Le débat sur l’avenir de la RDC s’intensifie dans la sphère politique congolaise. Hier, mercredi 3 juin 2026, c’est un Germain Kambinga plus franc dans sa réflexion qui épluche les enjeux du moment, marqués par une polémique vive autour de la réforme constitutionnelle. Se prononçant sur l’appel lancé par la Coalition C64 pour une ville morte mercredi 6 juin, le Président du Mouvement Centriste Congolais pense que l’Opposition devrait, dans un esprit de responsabilité parfaite, s’organiser autrement plutôt que de tomber dans une forme d’excès de confiance voire de manipulation des consciences. Selon lui, l’actuel régime du Président de la République, Félix Tshisekedi, dispose d’une trajectoire politique confortable sur fond d’une adhésion massive des congolais à sa détermination et à sa vision du lendemain du pays. « Chercher avant tout à démontrer son existence politique, comme dans une forme de besoin narcissique d’affirmation en réponse au qualificatif provocateur d’« opposition ya pete » utilisé par le pouvoir, revient à tomber dans un jeu politique dont l’UDPS maîtrise parfaitement les règles. C’est poursuivre l’ombre plutôt que la proie », fustige l’ancien patron du secteur industriel congolais, sur son compte X.

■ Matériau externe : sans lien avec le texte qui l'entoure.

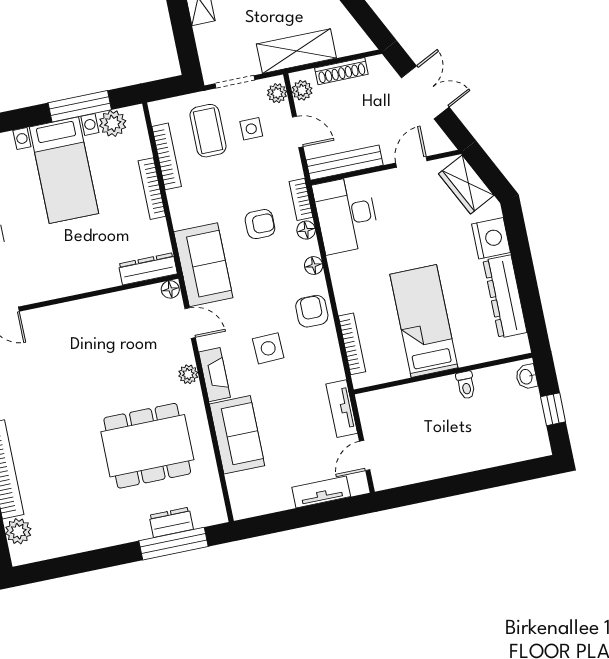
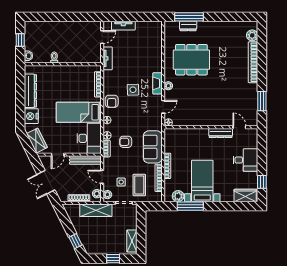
sofa: (203, 265) -> (153, 147), moved
dresser: (148, 269) -> (221, 133), moved
bed: (424, 321) -> (79, 112), moved, turned 90
door: (190, 323) -> (163, 107), swing flipped
sofa: (237, 435) -> (153, 57), removed

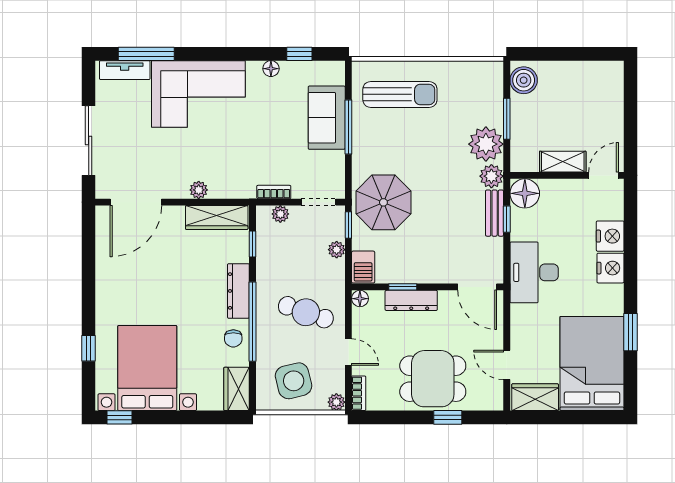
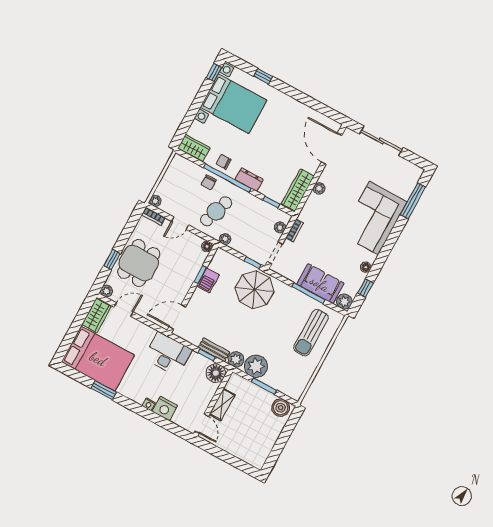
tv unit: (125, 70) -> (410, 183), removed
plant: (333, 72) -> (344, 302), added
plant: (337, 250) -> (225, 239), moved
barbecue: (363, 267) -> (208, 280), moved, turned -90
nightstand: (610, 268) -> (149, 404), width x0.53, depth x0.56
dresser: (238, 291) -> (249, 180), width x0.70
dresser: (411, 300) -> (190, 275), removed
chair: (272, 344) -> (209, 182), added
side table: (294, 381) -> (181, 183), removed
plant: (494, 402) -> (107, 291), added

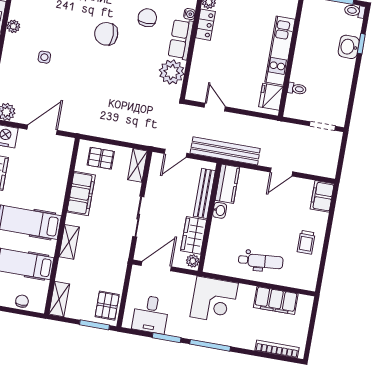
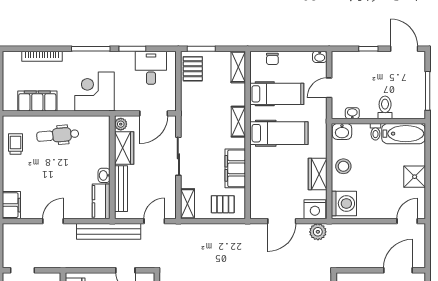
trolley: (306, 242) -> (16, 144), moved
bookcase: (277, 349) -> (42, 56), moved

COMMUNICATION DE GERMAIN KAMBINGA DU 3 JUIN 2026
L’opposition devrait organiser ses forces afin de combattre le « Oui » lors d’un éventuel référendum en développant des arguments crédibles en faveur du « Non ». Chercher avant tout à démontrer son existence politique, comme dans une forme de besoin narcissique d’affirmation en réponse au qualificatif provocateur d’« opposition ya pete » utilisé par le pouvoir, revient à tomber dans un jeu politique dont l’UDPS maîtrise parfaitement les règles. C’est poursuivre l’ombre plutôt que la proie.
Examinons la situation politique actuelle :
1. Le pouvoir a déjà remporté la bataille du glissement institutionnel.
En effet, la perspective d’une prolongation du mandat présidentiel au-delà de 2028 semble désormais admise, y compris avec le concours involontaire d’une partie de l’opposition. Lorsqu’elle affirme qu’il ne peut y avoir de référendum sans le Nord-Kivu et le Sud-Kivu, elle valide indirectement la thèse du pouvoir et celle du Président lui-même : pas d’élections sans ces deux provinces. Une question se pose alors : avons-nous l’opposition la plus maladroite du monde ?
2. Le rapport de force est largement favorable au pouvoir.
La puissance institutionnelle du pouvoir, combinée à la faiblesse de l’opposition sur les plans organisationnel, stratégique, populaire et opérationnel, laisse penser qu’en cas de référendum, le « Oui » l’emporterait. Le peuple ne semble ni comprendre clairement les positions de l’opposition ni les suivre, faute d’une incarnation crédible et fédératrice de celle-ci.
3. La question de l’intégrité territoriale est devenue périphérique dans le débat politique.
La sécurité de l’Est du pays semble désormais reléguée au rang d’argument secondaire, utilisé davantage pour agrémenter le discours d’une opposition faible et peu incarnée que comme une véritable priorité politique. Or, la population ne manifeste guère d’adhésion à cette approche.
4. Sauf accident de l’histoire, le pouvoir dispose aujourd’hui d’un boulevard politique.
Cependant, à l’attention des tenants du pouvoir, je prétends qu’il existe également un risque d’excès de confiance. Une gestion à court terme de la situation peut empêcher de mesurer la profondeur et l’ampleur des défis auxquels le pays est confronté.